而這方,丁蘭眼尖,一眼就瞧見報紙堆上擱著一張新寫的紙——
我走了,冷戰可以結束了……
「媽,媽——這兒有一張柏翠留的話。」
丁築一聽是林柏翠,立刻把紙搶了下來。
我走了,冷戰可以結束了。
如果你也要走,那就走吧!把家暫時擱著,誰想要,誰就撿了去吧!
冷戰終於還是要在冷漠中結束,早知這樣,我們又何必堅持得那麼辛苦?
「什麼?什麼跟什麼嘛!媽,他這是什麼意思?這是什麼意思!他不會這樣,他從來不會這樣的!」
「丁築,你冷靜點,媽會想辦法!相信我……」余孟芳深思片刻,緩緩吐著氣說:「八成是有了,八成是!」
「有什麼?」
「第三者!所有的婚姻都是這麼結束的,你大媽是,我也是!」她彷彿又回到年輕時候。
丁築在這個時候證實懷孕,實在是件尷尬的事。
以她的個性,她是絕不會為了生孩子而讓自己身材走樣,讓自己的生活陷入混亂和緊張,但此時,孩子又似乎是她吵架最大的籌碼,她可以不動聲色,而教林柏翠在出走後,又乖乖地回來並且道歉。她很相信林柏翠的出走只是單純的意氣用事,絕不是母親口中的「第三者」介入。

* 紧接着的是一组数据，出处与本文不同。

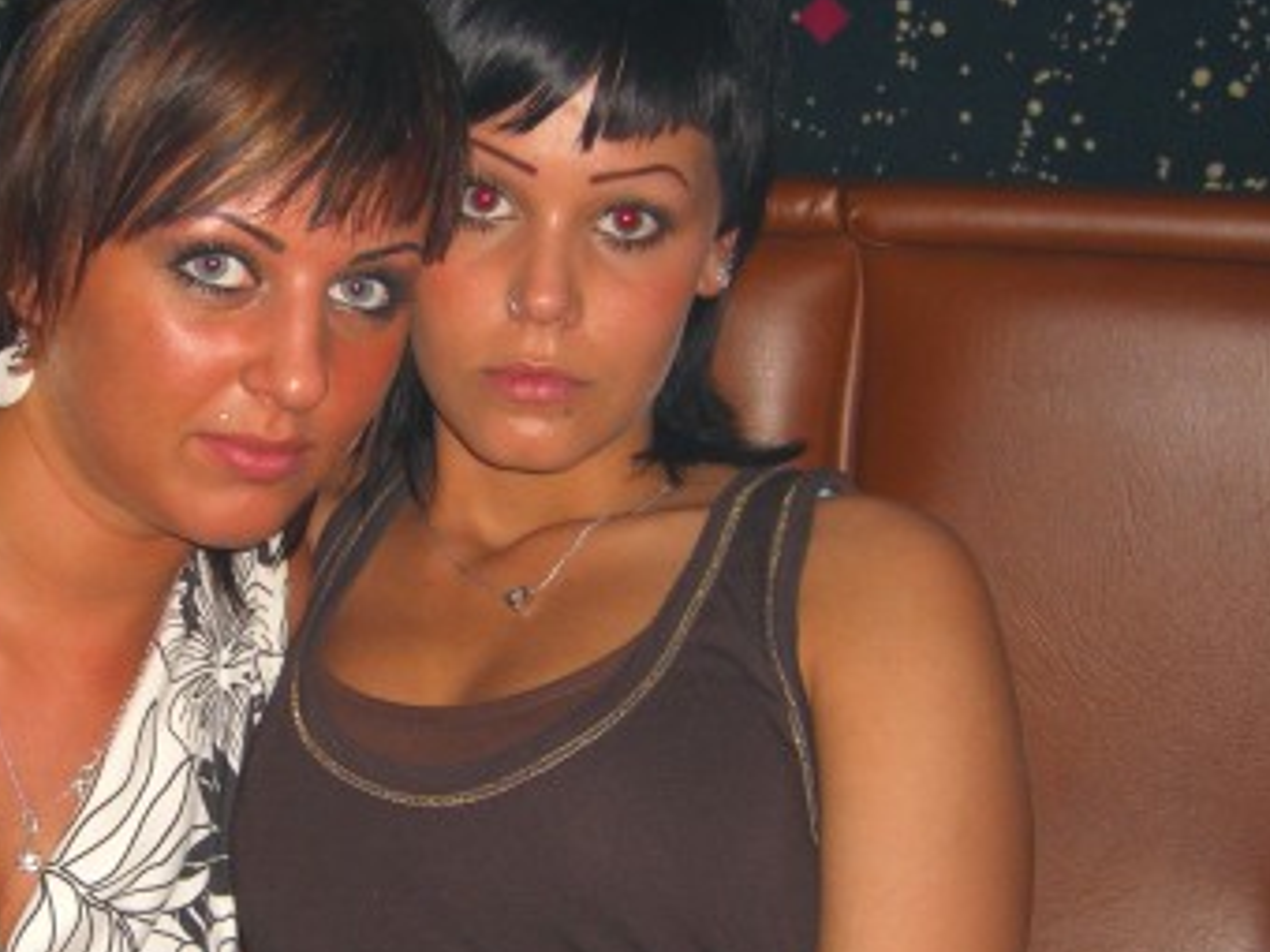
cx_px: 284
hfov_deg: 28.4
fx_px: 2458
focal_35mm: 67
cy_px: 590
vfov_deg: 21.9
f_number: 2.8
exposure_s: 1/60
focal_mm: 7.9
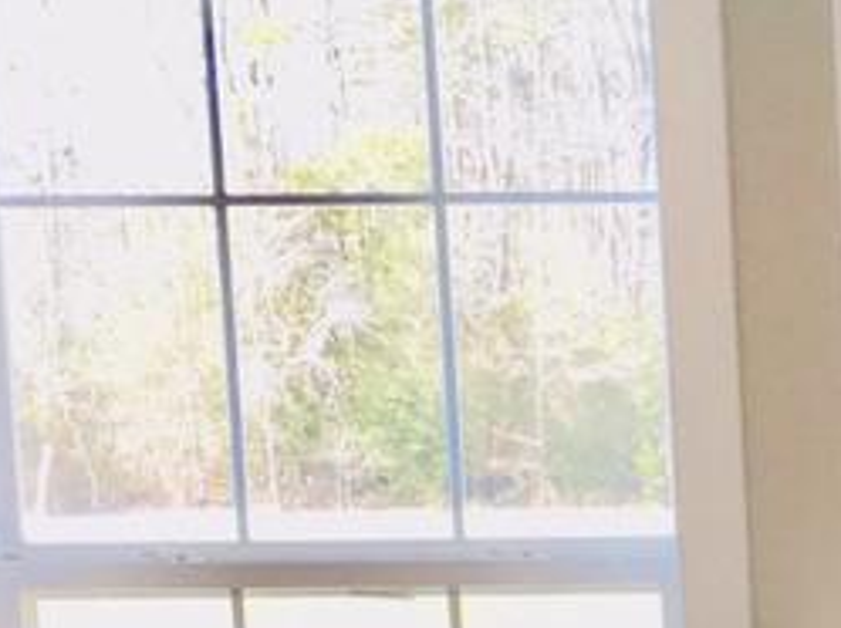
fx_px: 4076
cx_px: 1604
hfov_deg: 10.9
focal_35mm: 168
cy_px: 1057
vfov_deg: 8.5
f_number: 2.2
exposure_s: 1/120
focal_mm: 4.15
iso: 40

什麼樣的女人能介入丁築的婚姻?除非她也和丁築一樣,能在不動用特權下勇奪中國小姐前三名。除了自己優越的內外在條件外,林柏翠溫和的性格,單調的就業環境,都是丁築否定「第三者」存在的可能原因。
丁築望著窗外,天空透著灰沉沉的曙色,怕不是個好天氣!然而,林柏翠會在哪兒呢?她好想念腹中那小東西的爹。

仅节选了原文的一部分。